#### Problem
Report each line in the items below that contains the word "mercado". Case counts.

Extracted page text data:
/---

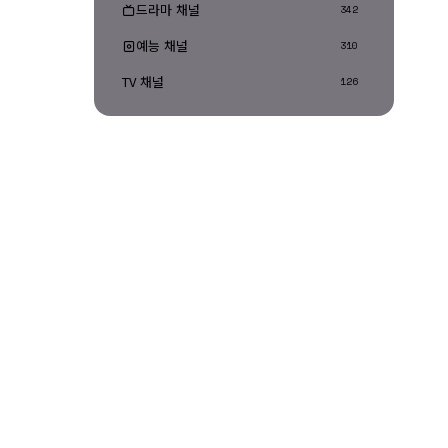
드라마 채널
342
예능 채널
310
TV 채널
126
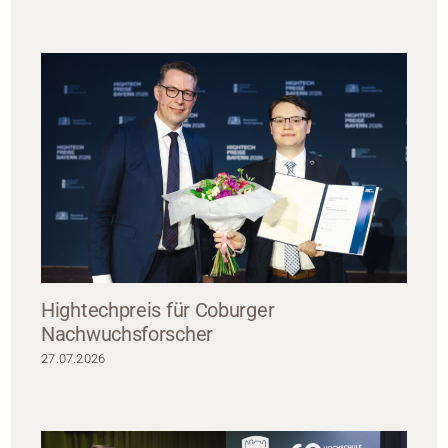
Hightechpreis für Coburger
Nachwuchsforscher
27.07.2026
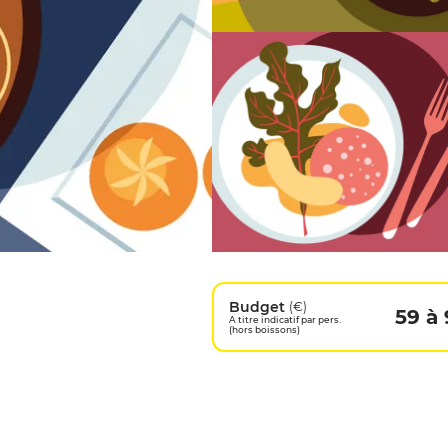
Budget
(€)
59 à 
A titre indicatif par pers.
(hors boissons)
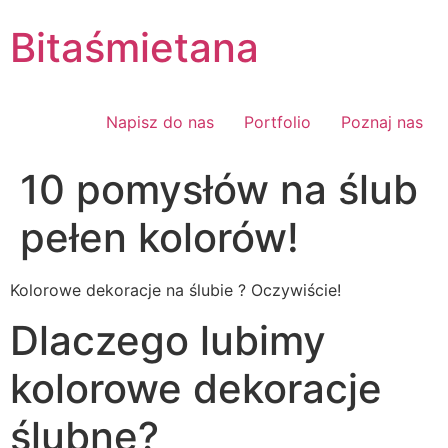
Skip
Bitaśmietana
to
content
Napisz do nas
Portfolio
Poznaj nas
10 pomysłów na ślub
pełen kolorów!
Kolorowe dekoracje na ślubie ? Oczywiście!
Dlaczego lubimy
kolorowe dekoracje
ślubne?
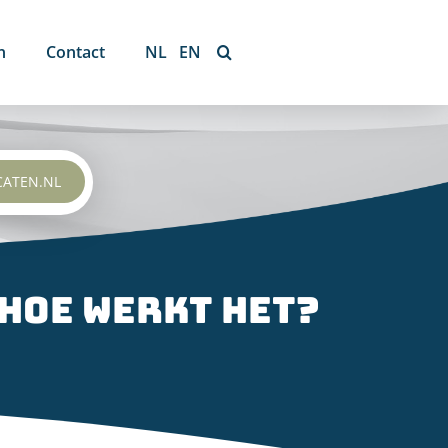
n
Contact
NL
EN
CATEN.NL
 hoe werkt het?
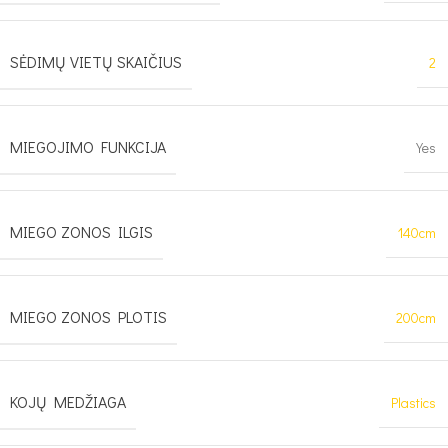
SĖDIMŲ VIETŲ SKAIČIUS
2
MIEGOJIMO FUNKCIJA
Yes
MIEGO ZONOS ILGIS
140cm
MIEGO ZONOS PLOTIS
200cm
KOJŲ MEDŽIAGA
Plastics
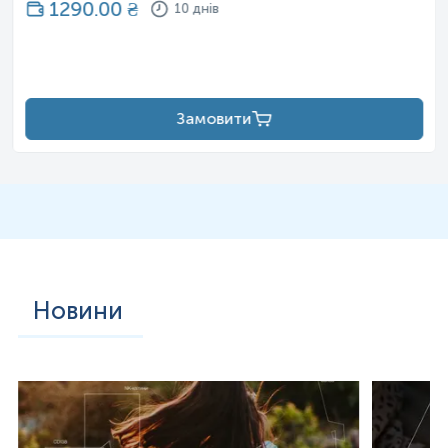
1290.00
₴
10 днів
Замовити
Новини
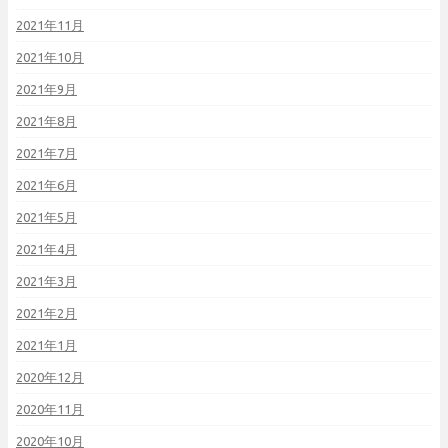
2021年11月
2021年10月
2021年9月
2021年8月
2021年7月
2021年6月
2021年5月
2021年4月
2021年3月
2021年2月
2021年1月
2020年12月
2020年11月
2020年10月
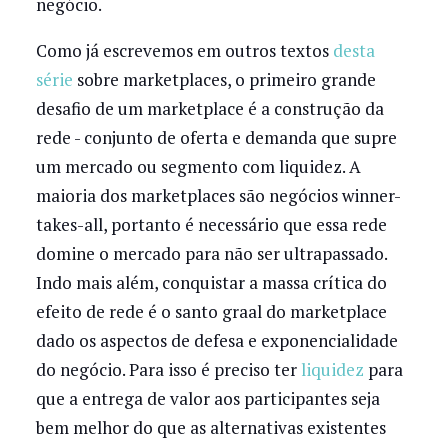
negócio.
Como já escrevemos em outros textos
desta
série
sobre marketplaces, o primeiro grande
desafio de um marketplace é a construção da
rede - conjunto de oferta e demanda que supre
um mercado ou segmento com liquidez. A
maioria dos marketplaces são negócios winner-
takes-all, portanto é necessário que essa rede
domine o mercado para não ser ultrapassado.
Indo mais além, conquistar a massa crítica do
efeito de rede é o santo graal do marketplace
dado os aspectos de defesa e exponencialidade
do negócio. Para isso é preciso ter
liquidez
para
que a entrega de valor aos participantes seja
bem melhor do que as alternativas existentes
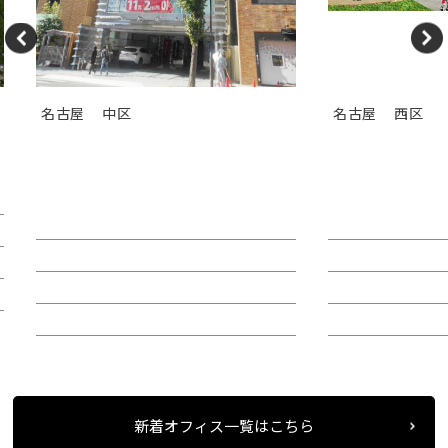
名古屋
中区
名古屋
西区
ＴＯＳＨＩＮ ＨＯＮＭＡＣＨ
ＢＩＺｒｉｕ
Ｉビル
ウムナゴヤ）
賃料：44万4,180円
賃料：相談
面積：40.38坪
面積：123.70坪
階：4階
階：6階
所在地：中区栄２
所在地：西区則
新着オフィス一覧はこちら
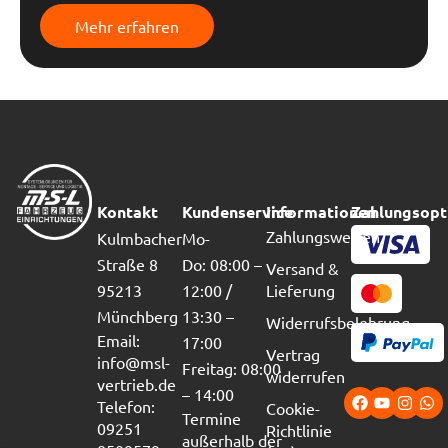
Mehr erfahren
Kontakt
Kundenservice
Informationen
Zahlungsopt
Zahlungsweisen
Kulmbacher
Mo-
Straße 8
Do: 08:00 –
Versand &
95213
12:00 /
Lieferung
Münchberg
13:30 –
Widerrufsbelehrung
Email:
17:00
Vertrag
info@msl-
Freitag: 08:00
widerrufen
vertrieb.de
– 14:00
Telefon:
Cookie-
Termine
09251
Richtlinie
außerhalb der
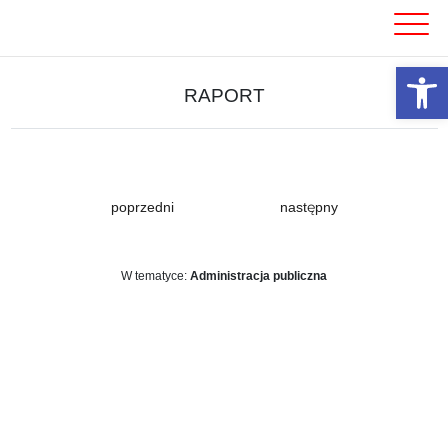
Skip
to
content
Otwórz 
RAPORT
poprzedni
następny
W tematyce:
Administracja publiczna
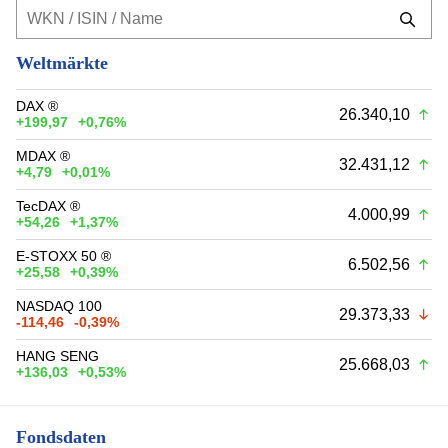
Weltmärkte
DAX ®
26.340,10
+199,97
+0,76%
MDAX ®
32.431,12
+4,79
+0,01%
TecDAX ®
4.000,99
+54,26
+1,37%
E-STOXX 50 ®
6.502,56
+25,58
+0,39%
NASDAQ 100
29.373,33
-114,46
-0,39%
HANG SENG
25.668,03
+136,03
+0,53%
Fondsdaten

\---

#### Exercise solution
um mercado ou segmento com liquidez. A
domine o mercado para não ser ultrapassado.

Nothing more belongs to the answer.